[Requirement]:
Return the lines below verbatim, starting at the first line and ending at the line that contains "All the commotion", with both of those lines included.

[Data extracted from a collection]:
'''

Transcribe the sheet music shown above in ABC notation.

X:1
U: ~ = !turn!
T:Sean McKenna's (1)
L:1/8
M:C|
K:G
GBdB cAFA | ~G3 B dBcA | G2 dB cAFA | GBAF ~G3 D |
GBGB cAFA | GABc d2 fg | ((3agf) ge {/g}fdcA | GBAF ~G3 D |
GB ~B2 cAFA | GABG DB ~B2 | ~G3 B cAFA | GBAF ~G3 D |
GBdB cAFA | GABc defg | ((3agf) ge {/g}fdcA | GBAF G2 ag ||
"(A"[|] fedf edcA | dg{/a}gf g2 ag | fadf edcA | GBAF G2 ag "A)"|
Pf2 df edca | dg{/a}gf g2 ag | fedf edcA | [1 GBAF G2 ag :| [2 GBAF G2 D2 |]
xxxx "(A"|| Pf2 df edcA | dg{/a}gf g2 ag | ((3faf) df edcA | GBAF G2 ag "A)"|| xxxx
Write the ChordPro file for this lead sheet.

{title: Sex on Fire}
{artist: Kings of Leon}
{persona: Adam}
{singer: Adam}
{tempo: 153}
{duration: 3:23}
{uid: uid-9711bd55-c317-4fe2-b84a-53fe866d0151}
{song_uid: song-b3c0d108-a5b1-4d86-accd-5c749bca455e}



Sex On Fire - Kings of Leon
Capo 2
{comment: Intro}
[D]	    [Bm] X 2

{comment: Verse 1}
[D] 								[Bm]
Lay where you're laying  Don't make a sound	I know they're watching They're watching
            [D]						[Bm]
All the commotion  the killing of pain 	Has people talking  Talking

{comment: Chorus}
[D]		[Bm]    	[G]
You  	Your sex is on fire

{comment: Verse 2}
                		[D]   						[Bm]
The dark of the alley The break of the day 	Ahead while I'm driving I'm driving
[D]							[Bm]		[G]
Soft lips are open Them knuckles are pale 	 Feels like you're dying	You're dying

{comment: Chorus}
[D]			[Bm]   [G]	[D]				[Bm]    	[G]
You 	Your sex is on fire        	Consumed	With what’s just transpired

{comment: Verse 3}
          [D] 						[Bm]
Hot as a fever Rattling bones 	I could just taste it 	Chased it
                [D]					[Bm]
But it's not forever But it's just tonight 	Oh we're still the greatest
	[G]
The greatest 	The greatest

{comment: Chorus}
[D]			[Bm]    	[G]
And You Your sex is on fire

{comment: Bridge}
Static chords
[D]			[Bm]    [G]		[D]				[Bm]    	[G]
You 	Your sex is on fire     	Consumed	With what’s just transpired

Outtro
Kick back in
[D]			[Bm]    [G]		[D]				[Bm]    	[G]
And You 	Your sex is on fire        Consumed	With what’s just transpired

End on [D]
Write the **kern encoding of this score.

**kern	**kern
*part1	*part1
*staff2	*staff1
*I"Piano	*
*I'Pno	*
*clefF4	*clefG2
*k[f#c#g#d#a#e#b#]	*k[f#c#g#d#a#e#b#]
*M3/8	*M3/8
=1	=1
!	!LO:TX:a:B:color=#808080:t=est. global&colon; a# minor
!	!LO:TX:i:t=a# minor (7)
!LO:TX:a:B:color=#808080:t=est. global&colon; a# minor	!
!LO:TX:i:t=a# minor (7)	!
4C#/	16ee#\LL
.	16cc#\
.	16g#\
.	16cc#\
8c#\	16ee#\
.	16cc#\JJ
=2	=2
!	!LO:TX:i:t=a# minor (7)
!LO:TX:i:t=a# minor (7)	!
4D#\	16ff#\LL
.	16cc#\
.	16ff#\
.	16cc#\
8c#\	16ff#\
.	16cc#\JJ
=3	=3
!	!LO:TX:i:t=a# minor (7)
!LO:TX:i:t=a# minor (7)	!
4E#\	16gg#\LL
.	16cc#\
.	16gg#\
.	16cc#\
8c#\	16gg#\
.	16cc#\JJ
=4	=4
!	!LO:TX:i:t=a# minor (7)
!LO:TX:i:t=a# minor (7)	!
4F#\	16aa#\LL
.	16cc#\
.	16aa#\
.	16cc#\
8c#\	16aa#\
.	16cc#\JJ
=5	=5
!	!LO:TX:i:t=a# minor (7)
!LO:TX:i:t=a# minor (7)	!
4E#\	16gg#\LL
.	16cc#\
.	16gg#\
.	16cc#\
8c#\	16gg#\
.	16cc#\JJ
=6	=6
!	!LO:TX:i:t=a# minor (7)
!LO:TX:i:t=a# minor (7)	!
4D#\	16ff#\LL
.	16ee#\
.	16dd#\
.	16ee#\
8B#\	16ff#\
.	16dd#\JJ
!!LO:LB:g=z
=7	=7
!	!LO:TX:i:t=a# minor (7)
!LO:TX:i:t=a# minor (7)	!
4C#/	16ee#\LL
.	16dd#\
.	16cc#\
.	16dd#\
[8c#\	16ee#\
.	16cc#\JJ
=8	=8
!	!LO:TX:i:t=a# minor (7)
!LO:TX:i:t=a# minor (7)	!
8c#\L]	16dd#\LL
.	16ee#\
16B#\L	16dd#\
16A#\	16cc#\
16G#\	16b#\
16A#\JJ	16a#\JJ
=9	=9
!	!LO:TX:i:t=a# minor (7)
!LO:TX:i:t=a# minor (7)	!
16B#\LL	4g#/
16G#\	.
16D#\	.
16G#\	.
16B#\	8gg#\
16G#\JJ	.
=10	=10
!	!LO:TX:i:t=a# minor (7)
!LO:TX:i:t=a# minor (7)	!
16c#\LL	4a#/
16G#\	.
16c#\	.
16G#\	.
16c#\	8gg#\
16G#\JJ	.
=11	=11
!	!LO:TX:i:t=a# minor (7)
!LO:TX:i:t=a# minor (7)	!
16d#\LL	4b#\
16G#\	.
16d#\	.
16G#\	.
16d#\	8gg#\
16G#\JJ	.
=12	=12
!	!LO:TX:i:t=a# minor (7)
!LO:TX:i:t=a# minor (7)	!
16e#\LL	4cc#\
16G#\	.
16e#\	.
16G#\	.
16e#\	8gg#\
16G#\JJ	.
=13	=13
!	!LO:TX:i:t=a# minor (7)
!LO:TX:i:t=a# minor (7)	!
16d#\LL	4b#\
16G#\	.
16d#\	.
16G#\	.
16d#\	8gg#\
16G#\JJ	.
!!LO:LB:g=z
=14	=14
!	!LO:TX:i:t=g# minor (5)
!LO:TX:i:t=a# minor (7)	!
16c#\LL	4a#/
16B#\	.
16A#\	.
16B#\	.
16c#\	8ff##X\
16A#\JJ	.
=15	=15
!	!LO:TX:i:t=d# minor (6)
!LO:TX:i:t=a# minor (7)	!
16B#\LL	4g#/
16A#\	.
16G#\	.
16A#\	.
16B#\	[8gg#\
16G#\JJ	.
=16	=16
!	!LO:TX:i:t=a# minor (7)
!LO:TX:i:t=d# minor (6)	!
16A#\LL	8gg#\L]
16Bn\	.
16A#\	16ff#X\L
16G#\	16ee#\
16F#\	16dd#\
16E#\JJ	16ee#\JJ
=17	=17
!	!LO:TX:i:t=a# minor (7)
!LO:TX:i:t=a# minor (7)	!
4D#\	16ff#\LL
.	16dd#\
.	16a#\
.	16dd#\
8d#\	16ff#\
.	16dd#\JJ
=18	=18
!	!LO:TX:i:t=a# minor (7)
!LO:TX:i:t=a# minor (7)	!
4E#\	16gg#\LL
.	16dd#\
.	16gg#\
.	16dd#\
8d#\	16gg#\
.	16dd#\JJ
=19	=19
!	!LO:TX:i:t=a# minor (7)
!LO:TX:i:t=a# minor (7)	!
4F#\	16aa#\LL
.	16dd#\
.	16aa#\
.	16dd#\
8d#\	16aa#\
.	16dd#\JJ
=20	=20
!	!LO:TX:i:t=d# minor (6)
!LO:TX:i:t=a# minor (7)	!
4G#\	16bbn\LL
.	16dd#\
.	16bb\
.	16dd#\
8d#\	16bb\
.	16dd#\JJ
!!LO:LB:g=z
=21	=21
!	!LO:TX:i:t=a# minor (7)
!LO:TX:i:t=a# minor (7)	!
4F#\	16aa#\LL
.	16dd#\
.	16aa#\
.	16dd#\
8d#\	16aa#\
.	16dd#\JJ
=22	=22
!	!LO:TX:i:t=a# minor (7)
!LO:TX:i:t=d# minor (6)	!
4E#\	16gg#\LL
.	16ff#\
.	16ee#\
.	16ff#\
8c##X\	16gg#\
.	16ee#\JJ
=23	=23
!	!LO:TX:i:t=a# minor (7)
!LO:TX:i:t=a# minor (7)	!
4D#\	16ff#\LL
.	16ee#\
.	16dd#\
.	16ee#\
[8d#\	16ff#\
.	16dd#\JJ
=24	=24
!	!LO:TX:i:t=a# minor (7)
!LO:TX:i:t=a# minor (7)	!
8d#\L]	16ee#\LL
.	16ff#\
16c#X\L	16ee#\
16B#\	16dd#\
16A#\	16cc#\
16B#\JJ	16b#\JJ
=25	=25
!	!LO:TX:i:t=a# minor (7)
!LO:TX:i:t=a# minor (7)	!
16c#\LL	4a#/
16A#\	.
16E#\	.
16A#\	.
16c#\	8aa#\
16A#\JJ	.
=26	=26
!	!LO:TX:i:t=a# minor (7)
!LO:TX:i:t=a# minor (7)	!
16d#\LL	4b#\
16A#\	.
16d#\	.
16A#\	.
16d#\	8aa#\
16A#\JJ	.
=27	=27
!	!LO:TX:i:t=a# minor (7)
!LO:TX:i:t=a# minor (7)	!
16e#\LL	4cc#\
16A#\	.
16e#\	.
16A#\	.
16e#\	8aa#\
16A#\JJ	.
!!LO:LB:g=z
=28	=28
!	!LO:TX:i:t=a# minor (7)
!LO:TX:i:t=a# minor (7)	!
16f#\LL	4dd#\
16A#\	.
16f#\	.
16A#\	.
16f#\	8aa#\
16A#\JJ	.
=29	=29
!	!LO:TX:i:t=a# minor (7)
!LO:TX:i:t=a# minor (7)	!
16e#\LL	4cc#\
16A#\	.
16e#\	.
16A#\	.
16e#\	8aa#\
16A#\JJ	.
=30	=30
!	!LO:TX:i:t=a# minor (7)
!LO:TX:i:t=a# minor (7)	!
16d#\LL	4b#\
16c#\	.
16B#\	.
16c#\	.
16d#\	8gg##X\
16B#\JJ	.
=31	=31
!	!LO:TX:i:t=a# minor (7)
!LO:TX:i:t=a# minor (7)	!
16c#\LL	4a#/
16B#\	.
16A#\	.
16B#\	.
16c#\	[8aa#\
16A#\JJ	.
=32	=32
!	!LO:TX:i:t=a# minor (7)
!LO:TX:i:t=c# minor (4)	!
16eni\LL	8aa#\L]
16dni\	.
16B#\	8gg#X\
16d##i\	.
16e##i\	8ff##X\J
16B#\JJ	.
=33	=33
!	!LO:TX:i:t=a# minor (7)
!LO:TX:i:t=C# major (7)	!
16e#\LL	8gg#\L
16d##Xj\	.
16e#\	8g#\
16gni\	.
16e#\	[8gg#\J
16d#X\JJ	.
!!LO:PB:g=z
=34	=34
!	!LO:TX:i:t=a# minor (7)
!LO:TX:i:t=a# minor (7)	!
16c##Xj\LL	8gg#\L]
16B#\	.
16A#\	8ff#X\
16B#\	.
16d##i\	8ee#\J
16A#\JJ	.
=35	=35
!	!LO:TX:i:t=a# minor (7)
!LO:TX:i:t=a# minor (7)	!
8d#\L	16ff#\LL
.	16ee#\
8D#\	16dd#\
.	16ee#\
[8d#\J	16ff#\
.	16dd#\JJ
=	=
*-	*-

'''

[Exercise result]:
Transcribe the sheet music shown above in ABC notation.

X:1
U: ~ = !turn!
T:Sean McKenna's (1)
L:1/8
M:C|
K:G
GBdB cAFA | ~G3 B dBcA | G2 dB cAFA | GBAF ~G3 D |
GBGB cAFA | GABc d2 fg | ((3agf) ge {/g}fdcA | GBAF ~G3 D |
GB ~B2 cAFA | GABG DB ~B2 | ~G3 B cAFA | GBAF ~G3 D |
GBdB cAFA | GABc defg | ((3agf) ge {/g}fdcA | GBAF G2 ag ||
"(A"[|] fedf edcA | dg{/a}gf g2 ag | fadf edcA | GBAF G2 ag "A)"|
Pf2 df edca | dg{/a}gf g2 ag | fedf edcA | [1 GBAF G2 ag :| [2 GBAF G2 D2 |]
xxxx "(A"|| Pf2 df edcA | dg{/a}gf g2 ag | ((3faf) df edcA | GBAF G2 ag "A)"|| xxxx
Write the ChordPro file for this lead sheet.

{title: Sex on Fire}
{artist: Kings of Leon}
{persona: Adam}
{singer: Adam}
{tempo: 153}
{duration: 3:23}
{uid: uid-9711bd55-c317-4fe2-b84a-53fe866d0151}
{song_uid: song-b3c0d108-a5b1-4d86-accd-5c749bca455e}



Sex On Fire - Kings of Leon
Capo 2
{comment: Intro}
[D]	    [Bm] X 2

{comment: Verse 1}
[D] 								[Bm]
Lay where you're laying  Don't make a sound	I know they're watching They're watching
            [D]						[Bm]
All the commotion  the killing of pain 	Has people talking  Talking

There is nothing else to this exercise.